_Try it_
Scan the records that follow, and whenever a line has the word "Unternehmen", copy it.

○ ○ ○

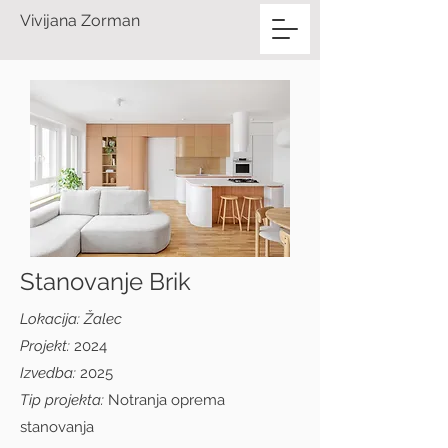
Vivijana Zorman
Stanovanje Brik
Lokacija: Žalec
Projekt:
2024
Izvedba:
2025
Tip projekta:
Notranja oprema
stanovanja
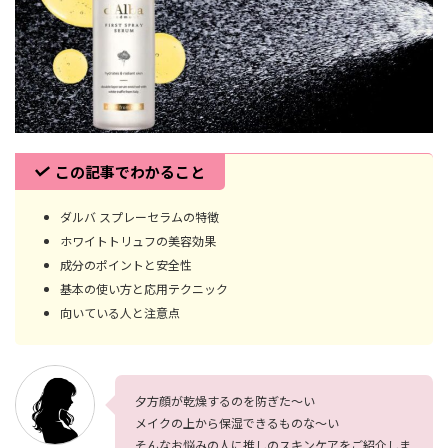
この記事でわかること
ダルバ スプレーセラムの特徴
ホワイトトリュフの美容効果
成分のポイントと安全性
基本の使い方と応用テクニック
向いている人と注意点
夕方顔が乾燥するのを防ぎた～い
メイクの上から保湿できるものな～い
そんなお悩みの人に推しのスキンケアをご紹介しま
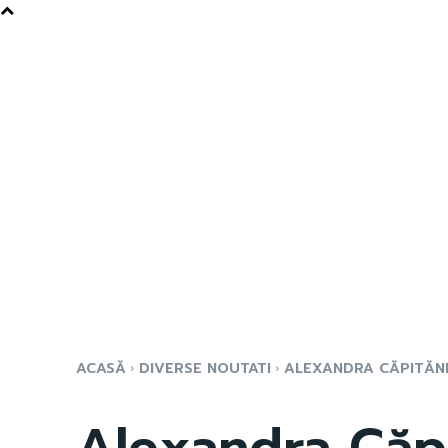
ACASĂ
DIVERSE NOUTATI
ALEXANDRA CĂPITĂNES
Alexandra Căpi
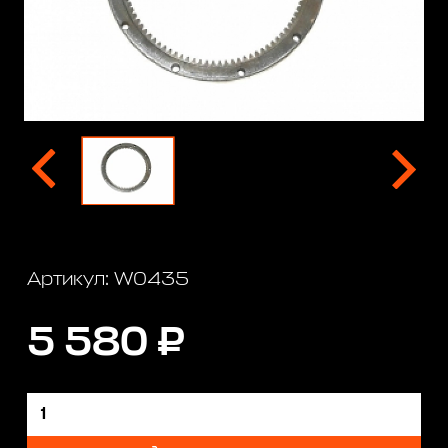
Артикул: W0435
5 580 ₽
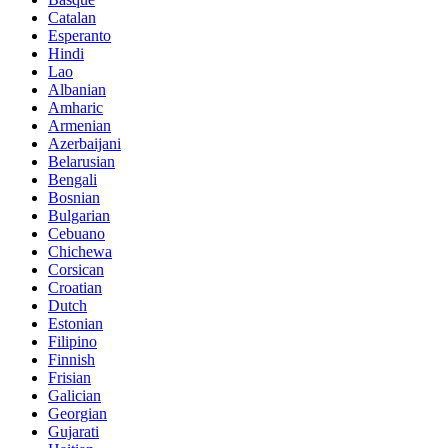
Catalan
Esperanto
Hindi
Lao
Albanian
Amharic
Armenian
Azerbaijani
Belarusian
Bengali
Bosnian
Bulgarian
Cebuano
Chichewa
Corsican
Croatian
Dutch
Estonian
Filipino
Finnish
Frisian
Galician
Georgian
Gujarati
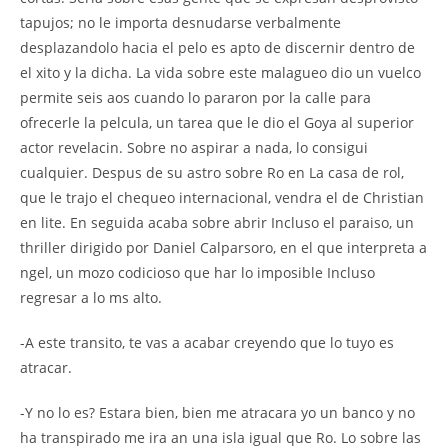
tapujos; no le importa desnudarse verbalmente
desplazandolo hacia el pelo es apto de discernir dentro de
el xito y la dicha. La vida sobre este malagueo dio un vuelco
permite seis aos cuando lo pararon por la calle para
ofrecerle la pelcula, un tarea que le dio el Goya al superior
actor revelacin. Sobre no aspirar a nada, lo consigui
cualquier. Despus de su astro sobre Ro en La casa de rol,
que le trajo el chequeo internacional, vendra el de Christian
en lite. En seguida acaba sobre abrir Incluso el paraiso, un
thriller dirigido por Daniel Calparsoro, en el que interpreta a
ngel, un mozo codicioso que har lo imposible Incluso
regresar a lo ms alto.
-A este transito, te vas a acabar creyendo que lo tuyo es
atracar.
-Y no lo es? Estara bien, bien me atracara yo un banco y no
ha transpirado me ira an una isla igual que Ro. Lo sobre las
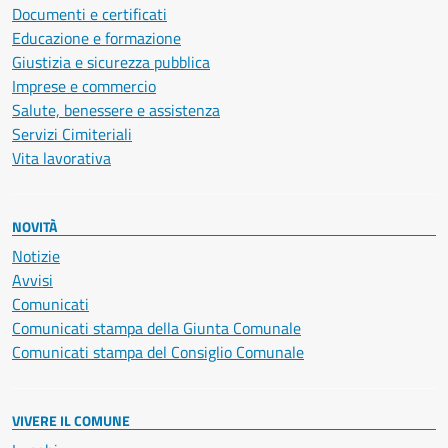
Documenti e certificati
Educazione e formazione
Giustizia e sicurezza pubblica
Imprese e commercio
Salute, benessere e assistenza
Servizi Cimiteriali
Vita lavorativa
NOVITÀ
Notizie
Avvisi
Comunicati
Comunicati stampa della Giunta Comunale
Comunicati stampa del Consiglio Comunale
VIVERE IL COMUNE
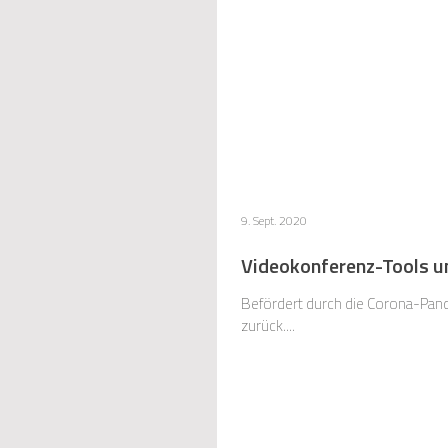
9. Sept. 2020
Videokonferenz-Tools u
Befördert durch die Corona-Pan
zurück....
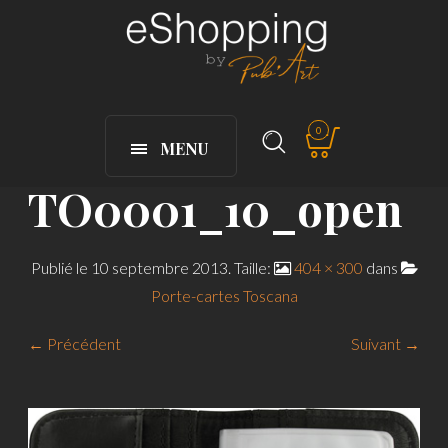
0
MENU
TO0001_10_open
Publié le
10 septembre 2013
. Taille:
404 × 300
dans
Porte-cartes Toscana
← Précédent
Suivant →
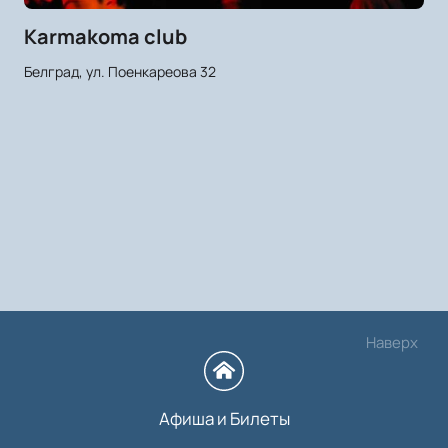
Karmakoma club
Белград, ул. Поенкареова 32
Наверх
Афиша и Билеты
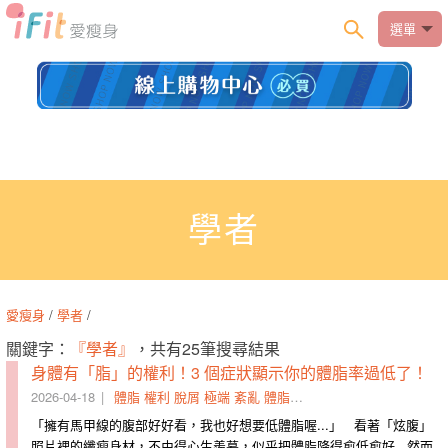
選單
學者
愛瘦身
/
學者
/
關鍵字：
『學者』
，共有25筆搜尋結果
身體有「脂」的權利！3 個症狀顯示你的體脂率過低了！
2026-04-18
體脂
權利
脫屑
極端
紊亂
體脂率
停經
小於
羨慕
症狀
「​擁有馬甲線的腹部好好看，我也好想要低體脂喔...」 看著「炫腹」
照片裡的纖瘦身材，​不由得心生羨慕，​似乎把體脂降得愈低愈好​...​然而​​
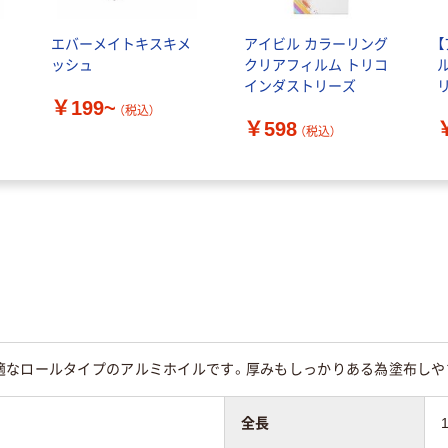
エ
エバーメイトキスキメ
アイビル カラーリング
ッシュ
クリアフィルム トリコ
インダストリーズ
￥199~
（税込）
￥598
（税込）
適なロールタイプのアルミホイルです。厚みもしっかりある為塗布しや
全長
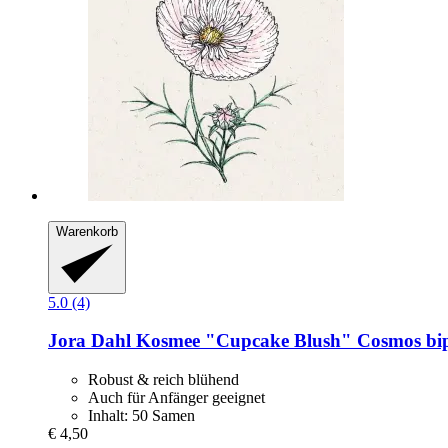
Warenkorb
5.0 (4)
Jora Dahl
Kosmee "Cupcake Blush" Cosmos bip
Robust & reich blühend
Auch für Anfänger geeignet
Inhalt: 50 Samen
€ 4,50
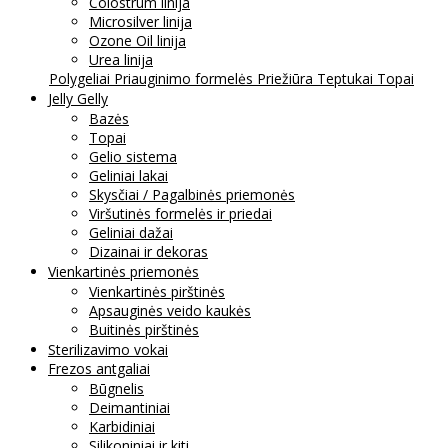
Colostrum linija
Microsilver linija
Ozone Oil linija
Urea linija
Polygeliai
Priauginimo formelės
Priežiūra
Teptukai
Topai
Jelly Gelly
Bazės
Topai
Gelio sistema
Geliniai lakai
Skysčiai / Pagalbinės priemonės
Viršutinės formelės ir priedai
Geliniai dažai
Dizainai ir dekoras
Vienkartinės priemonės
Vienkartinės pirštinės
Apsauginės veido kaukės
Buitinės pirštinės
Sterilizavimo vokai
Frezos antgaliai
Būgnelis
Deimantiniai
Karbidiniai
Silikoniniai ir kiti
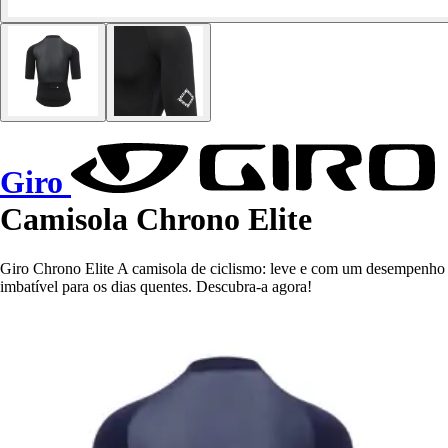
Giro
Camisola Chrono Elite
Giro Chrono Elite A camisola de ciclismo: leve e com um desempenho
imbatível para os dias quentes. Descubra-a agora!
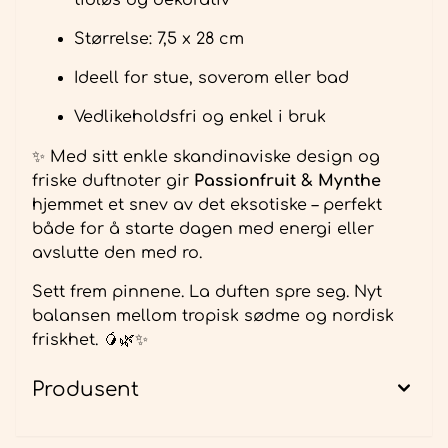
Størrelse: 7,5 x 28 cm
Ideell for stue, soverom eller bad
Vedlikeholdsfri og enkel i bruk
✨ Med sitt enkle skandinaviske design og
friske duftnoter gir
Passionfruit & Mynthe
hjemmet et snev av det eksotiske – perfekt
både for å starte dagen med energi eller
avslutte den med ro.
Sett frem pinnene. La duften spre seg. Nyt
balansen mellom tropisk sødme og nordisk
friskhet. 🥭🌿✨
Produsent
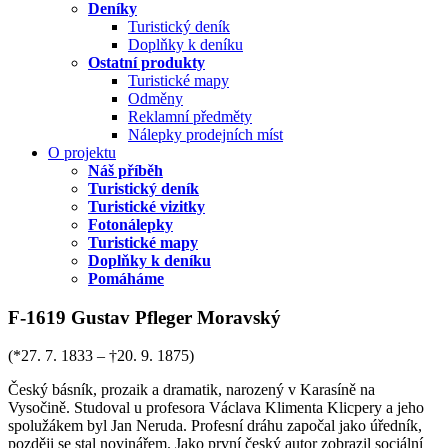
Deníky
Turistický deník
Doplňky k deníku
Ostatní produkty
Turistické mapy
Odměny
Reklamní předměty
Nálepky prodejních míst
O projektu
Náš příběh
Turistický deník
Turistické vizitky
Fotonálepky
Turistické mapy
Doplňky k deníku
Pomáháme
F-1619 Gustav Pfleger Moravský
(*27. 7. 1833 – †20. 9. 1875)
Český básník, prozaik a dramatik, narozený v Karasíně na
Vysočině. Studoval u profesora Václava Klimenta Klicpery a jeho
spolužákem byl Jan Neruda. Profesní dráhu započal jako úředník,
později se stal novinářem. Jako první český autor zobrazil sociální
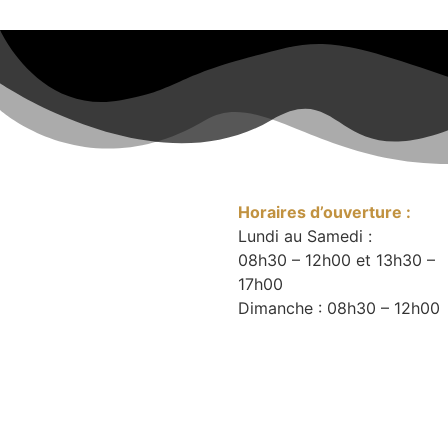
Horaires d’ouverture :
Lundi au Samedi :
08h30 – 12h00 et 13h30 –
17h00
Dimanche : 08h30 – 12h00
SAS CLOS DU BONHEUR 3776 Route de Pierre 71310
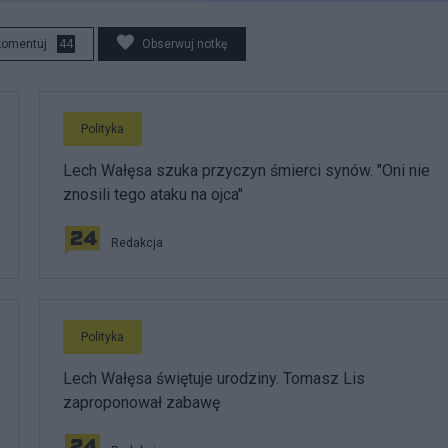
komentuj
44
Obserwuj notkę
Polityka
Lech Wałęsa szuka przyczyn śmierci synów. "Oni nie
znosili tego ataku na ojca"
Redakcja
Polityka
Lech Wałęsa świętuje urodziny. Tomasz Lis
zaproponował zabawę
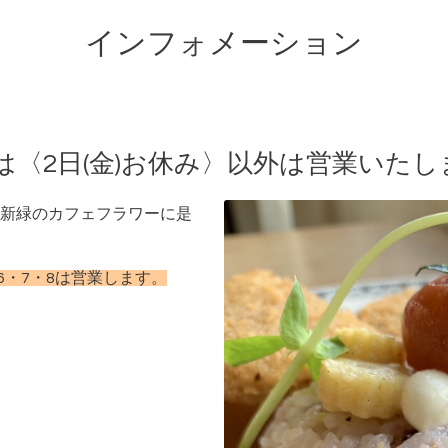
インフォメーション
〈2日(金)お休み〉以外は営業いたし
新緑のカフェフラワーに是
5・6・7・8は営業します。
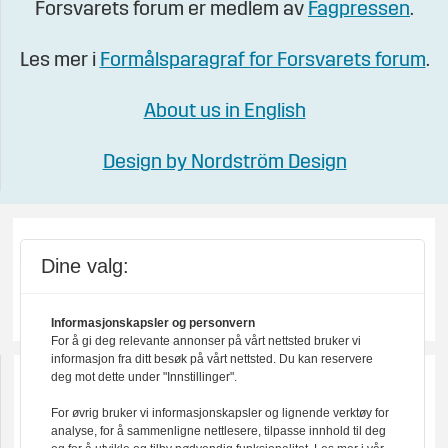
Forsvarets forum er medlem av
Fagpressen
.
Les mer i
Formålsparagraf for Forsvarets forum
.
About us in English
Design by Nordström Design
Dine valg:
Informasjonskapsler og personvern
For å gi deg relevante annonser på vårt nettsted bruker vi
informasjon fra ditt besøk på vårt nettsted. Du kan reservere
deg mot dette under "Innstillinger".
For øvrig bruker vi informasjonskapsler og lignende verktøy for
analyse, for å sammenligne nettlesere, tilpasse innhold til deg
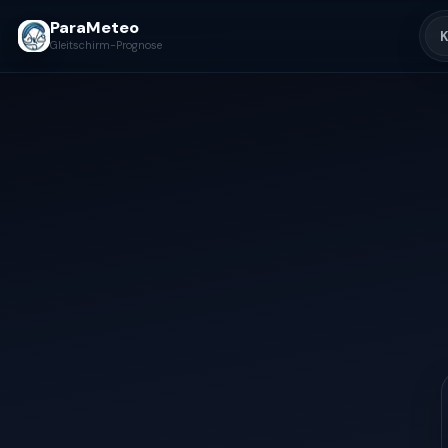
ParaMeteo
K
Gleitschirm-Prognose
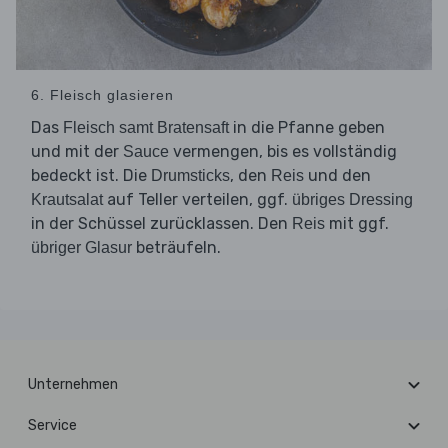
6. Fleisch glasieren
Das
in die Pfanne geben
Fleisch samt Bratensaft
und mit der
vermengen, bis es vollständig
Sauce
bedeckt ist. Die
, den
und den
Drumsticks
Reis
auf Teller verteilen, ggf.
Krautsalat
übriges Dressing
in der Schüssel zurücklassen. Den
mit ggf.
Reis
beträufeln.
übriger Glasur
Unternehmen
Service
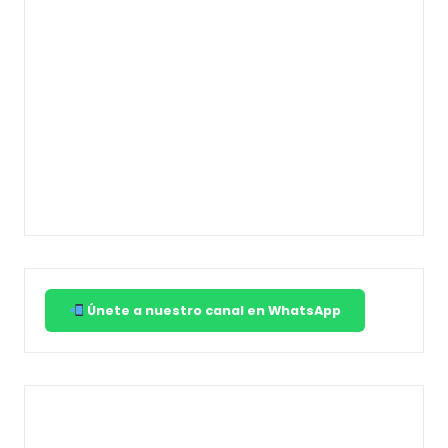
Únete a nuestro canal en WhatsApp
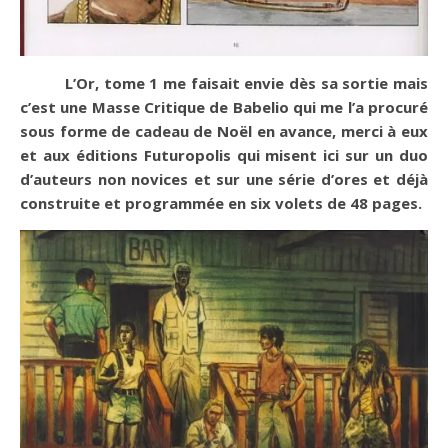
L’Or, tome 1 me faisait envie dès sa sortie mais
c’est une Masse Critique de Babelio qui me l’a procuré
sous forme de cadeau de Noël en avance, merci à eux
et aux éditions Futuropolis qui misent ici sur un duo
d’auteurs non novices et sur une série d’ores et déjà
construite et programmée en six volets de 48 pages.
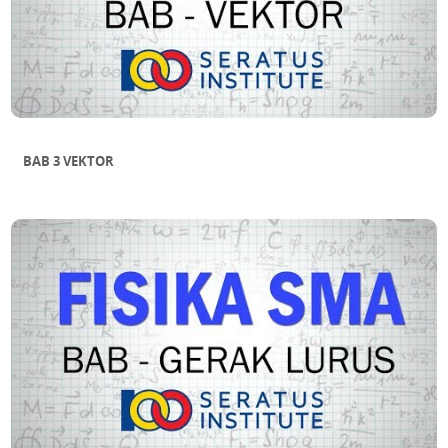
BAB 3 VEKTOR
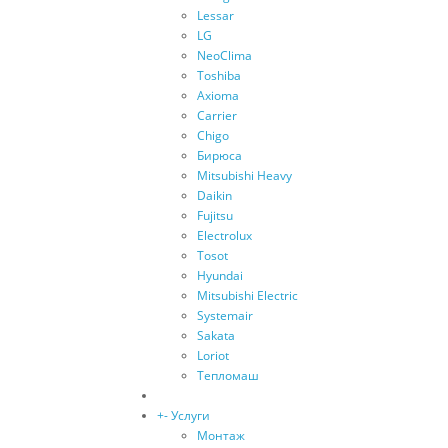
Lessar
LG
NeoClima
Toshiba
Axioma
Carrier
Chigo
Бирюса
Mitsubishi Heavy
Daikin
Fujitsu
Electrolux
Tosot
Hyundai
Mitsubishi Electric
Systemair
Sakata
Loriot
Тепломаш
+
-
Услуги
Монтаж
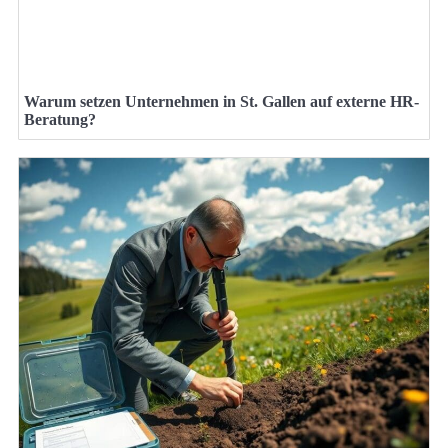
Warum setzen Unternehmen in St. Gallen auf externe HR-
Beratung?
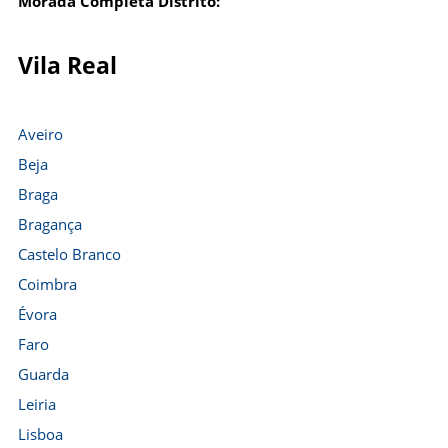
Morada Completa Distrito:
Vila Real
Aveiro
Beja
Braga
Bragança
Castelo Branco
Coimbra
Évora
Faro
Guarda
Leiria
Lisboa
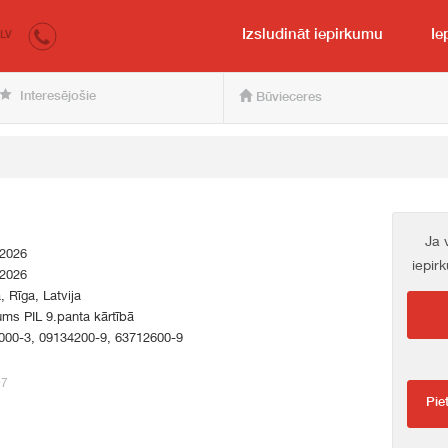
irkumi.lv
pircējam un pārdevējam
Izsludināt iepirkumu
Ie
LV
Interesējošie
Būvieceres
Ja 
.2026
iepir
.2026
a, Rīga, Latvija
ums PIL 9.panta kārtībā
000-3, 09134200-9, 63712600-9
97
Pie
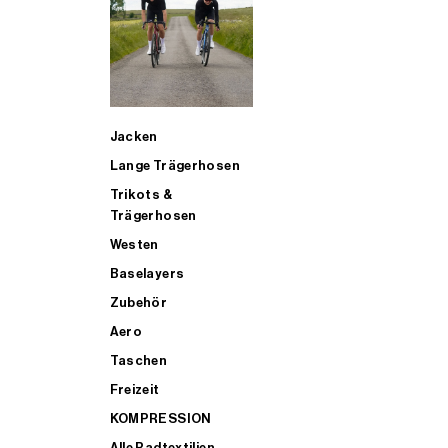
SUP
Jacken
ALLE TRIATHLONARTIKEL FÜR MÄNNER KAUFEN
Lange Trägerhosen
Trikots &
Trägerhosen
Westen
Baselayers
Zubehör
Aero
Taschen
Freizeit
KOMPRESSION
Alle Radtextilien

○ ○ ○

_Answer below_
Unternehmen
Warum setzen Unternehmen in St. Gallen auf externe HR-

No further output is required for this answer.